◆ **Source extract**
* * *

For a field with a discrete valuation, let $v$ be the valuation, $\mathcal{O}$ the ring of integers, $m$ the maximal ideal, $U^{(0)}=\mathcal{O}^\times$ and $U^{(s)}=1+m^s$ (for $s\ge 1$) the groups of $s$-th units (appropriately subscripted).

Let $L/K$ be a finite Galois extension where $K$ has a discrete valuation that has a unique extension to a valuation of $L$. Let $G=\text{Gal}(L/K)$ be the Galois group and for $s\ge -1$ let

$G_s=\{\sigma\in G,v_L(\sigma a -a)\ge s+1 \mbox{ for all } a\in\mathcal{O}_L\}$

be the higher ramification sugroups. Then Proposition (10.2) claims that for all $s\ge 0$, the mapping

$G_s/G_{s+1}\to U_L^{(s)}/U_L^{(s+1)} \quad,\quad \sigma\mapsto \sigma\pi_L/\pi_L$

is an injective group homomorphism that does not depend on the choice of a uniformizer $\pi_L$ for $\mathcal{O}_L$.

In fact, the injectivity statement holds for example if $\pi_L$ generates $\mathcal{O}_L$ as an $\mathcal{O}_K$-algebra, or if the extension of residue fields is separable, but it fails in general. Here is a counterexample.

* * *

◆ **Extracted data**
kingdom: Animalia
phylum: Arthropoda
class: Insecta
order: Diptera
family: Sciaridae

* * *

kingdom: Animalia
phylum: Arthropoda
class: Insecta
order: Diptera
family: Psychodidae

* * *

◆ **Required work**
1. Summarize the extract on higher ramification subgroups in two sentences.
2. Reproduce the part of the extract on higher ramification subgroups starting with "be the higher" and going on through "is a counterexample.".
The records can be set aside; nothing here depends on them.

◆ **Expected results**
1. For a finite Galois extension L/K where K's discrete valuation extends uniquely to L, the extract defines the higher ramification subgroups G_s of the Galois group. Proposition (10.2) claims that for s ≥ 0 the map σ ↦ σπ_L/π_L from G_s/G_{s+1} to U_L^{(s)}/U_L^{(s+1)} is an injective group homomorphism independent of the chosen uniformizer; injectivity holds, for example, when π_L generates O_L as an O_K-algebra or when the residue field extension is separable, but it fails in general.

2.
be the higher ramification sugroups. Then Proposition (10.2) claims that for all $s\ge 0$, the mapping

$G_s/G_{s+1}\to U_L^{(s)}/U_L^{(s+1)} \quad,\quad \sigma\mapsto \sigma\pi_L/\pi_L$

is an injective group homomorphism that does not depend on the choice of a uniformizer $\pi_L$ for $\mathcal{O}_L$.

In fact, the injectivity statement holds for example if $\pi_L$ generates $\mathcal{O}_L$ as an $\mathcal{O}_K$-algebra, or if the extension of residue fields is separable, but it fails in general. Here is a counterexample.